**STUDY TEXT**:
-------

March 2019 Newsletter – School Districts

Employees Right to Union Representation

In California School Employees Association & It’s Chapter 291 v. San Bernardino Community College District, December 5, 2018, the Public Employment Relations Board issued a decision (PERB Decision No 2599) that further clarified when an employee’s right to union representation arises.

In Decision 2599, PERB found that once an employee has a reasonable belief that the inquiry could lead to disciplinary action, the employee is entitled to representation. Further, the unit member’s request for union representation is not nullified by his or her willingness to answer a supervisor’s initial interview questions. PERB further found that a district is not required to formally or explicitly deny the employee’s request for representation to violate the right to union representation. Instead, citing County of San Bernardino (Office of the Public Defender) (2015) PERB Decision NO 2423-M, p. 38, fn. 20, PERB reiterated that upon request by an employee for representation, a district has three options: 1) Grant the request, 2) discontinue the interview, or 3) offer the employee the choice of proceeding with the interview without union representation or having no interview at all. (Id.) With regard to the latter, however, the employer may not continue the interview without granting the requested union representation unless the employee ‘voluntarily agrees to remain unrepresented after having been presented by the employer with the choices’ described above or ‘is otherwise made aware of these choices.'” In other words, the employer must act on an employee’s request for representation by either granting it or terminating the interview unless it was clear that employee is waiving his or right to union representation.

-------

**RAW DATA**:
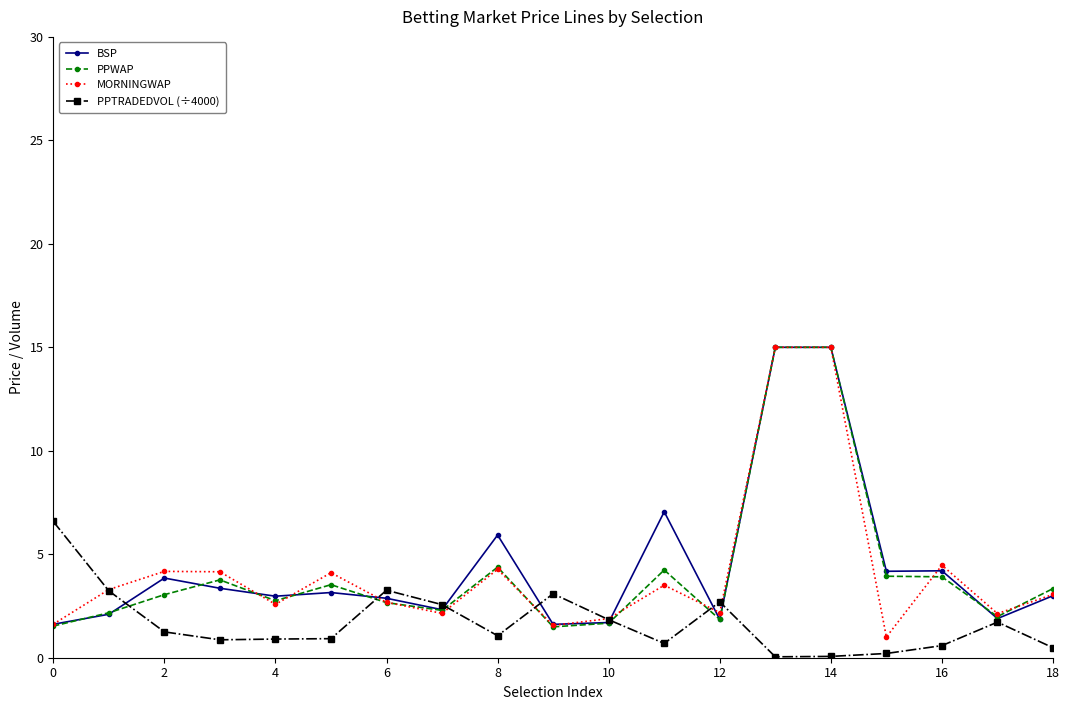

What is the difference between the second highest and minimum values in the MORNINGWAP series?

14.0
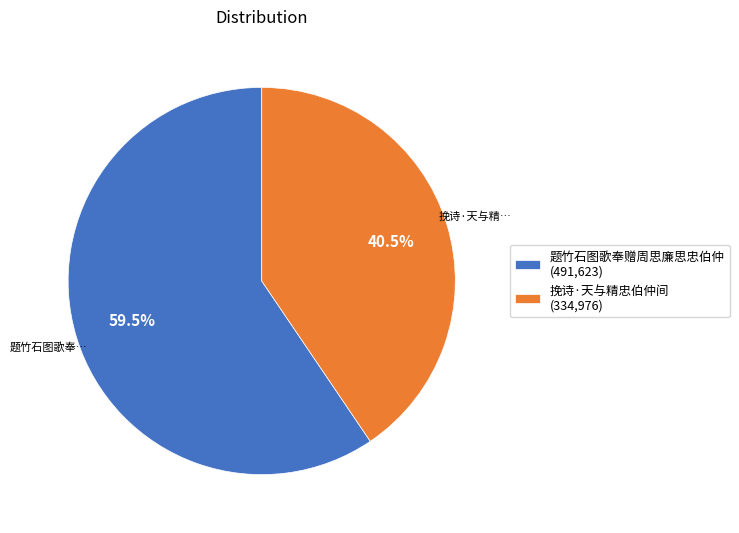

Rank the categories by value from highest to lowest.

题竹石图歌奉赠周思廉思忠伯仲, 挽诗·天与精忠伯仲间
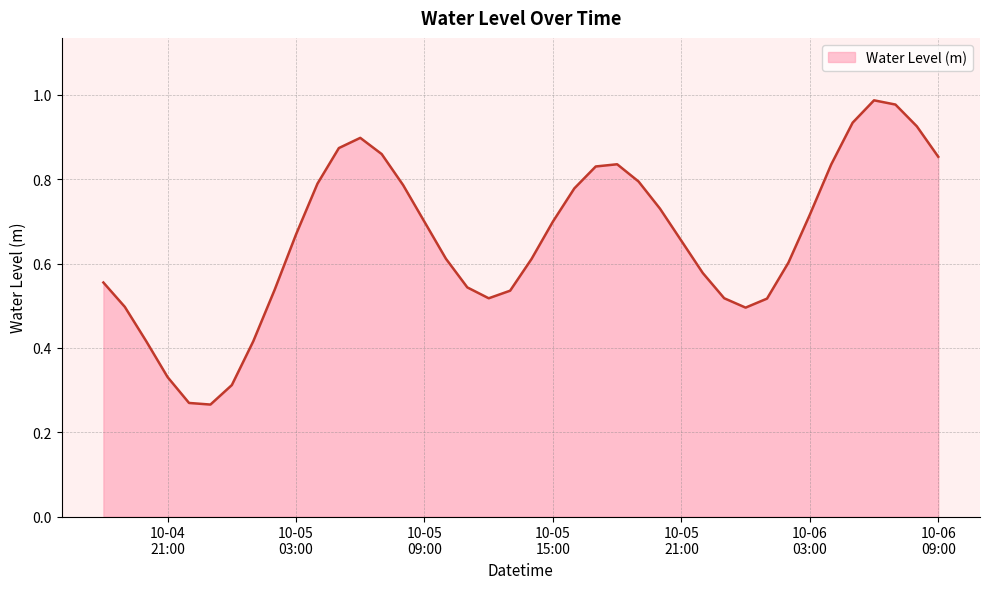

Is this an area chart (filled region under the line)?

Yes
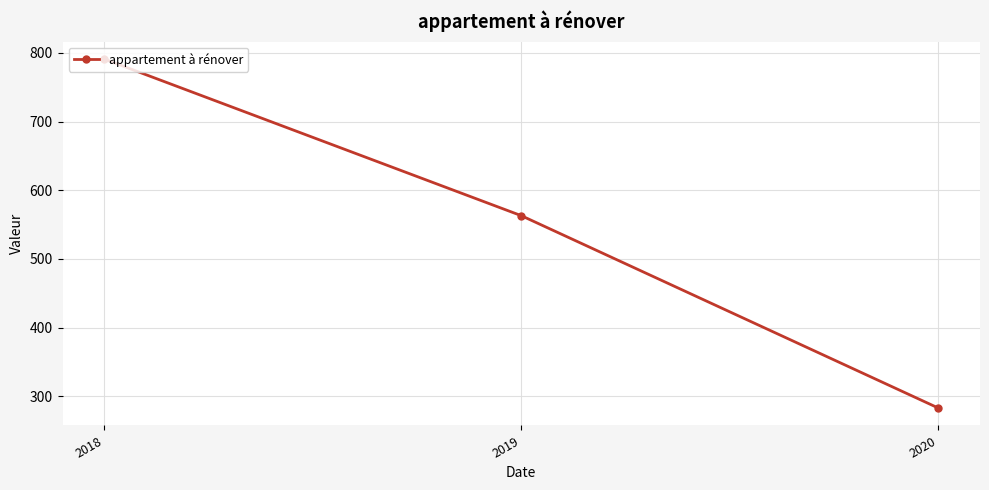

What is the change in value from 2018 to 2019?

-228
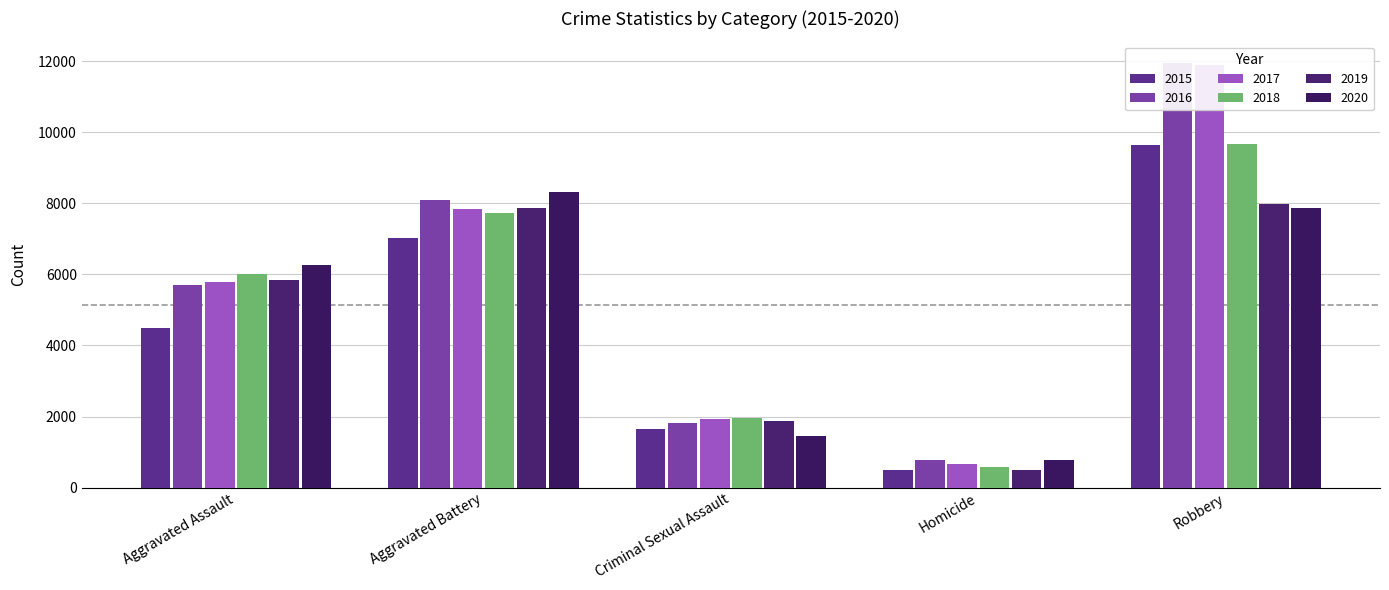

Count the number of categories in the chart.

5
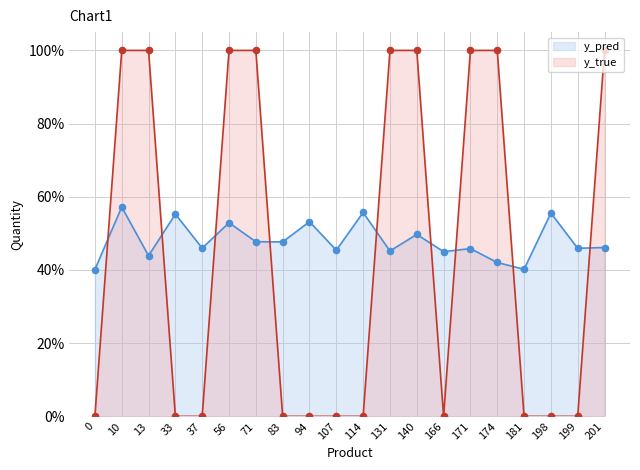

At how many categories does at least one series exceed 0?

20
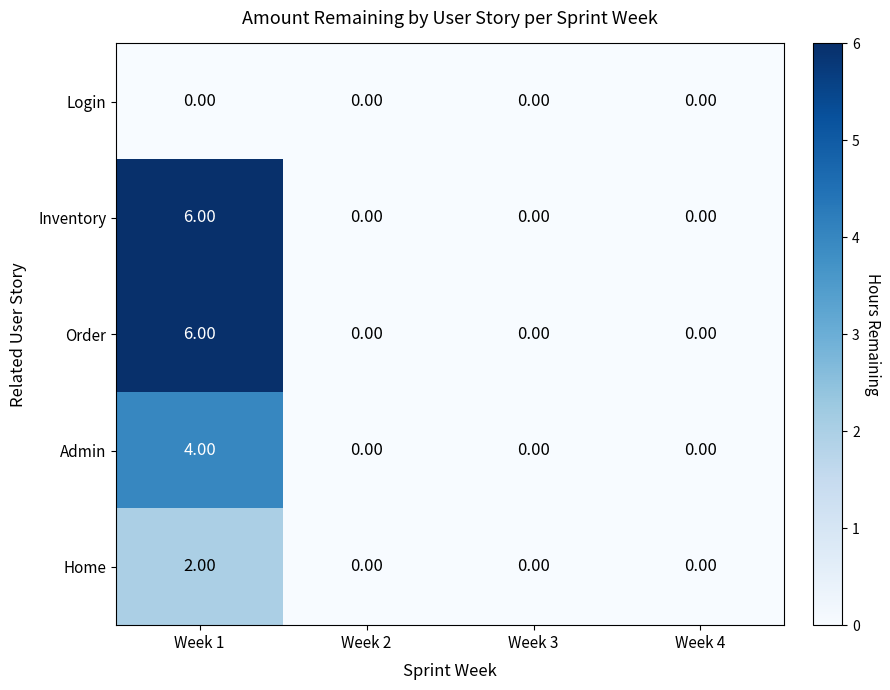

What is the difference between the maximum and minimum values in the Inventory series?

6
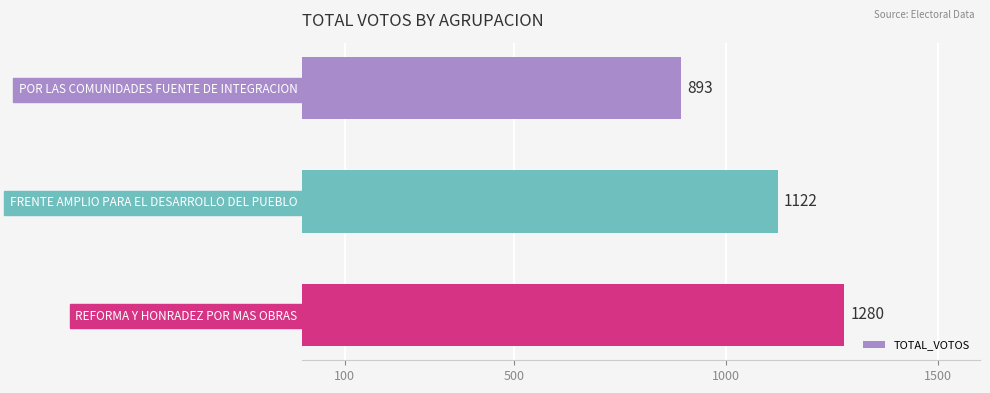

List the labels in order of value, smallest first.

POR LAS COMUNIDADES FUENTE DE INTEGRACION, FRENTE AMPLIO PARA EL DESARROLLO DEL PUEBLO, REFORMA Y HONRADEZ POR MAS OBRAS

-------

**REQUIRED ACTIONS**:
1/ Copy out the full newsletter on union representation word for word.
2/ State how many lines in the entries contain the string "from". Reply with the number alone.

**ANSWERS PROVIDED**:
1/
March 2019 Newsletter – School Districts

Employees Right to Union Representation

In California School Employees Association & It’s Chapter 291 v. San Bernardino Community College District, December 5, 2018, the Public Employment Relations Board issued a decision (PERB Decision No 2599) that further clarified when an employee’s right to union representation arises.

In Decision 2599, PERB found that once an employee has a reasonable belief that the inquiry could lead to disciplinary action, the employee is entitled to representation. Further, the unit member’s request for union representation is not nullified by his or her willingness to answer a supervisor’s initial interview questions. PERB further found that a district is not required to formally or explicitly deny the employee’s request for representation to violate the right to union representation. Instead, citing County of San Bernardino (Office of the Public Defender) (2015) PERB Decision NO 2423-M, p. 38, fn. 20, PERB reiterated that upon request by an employee for representation, a district has three options: 1) Grant the request, 2) discontinue the interview, or 3) offer the employee the choice of proceeding with the interview without union representation or having no interview at all. (Id.) With regard to the latter, however, the employer may not continue the interview without granting the requested union representation unless the employee ‘voluntarily agrees to remain unrepresented after having been presented by the employer with the choices’ described above or ‘is otherwise made aware of these choices.'” In other words, the employer must act on an employee’s request for representation by either granting it or terminating the interview unless it was clear that employee is waiving his or right to union representation.

2/ 2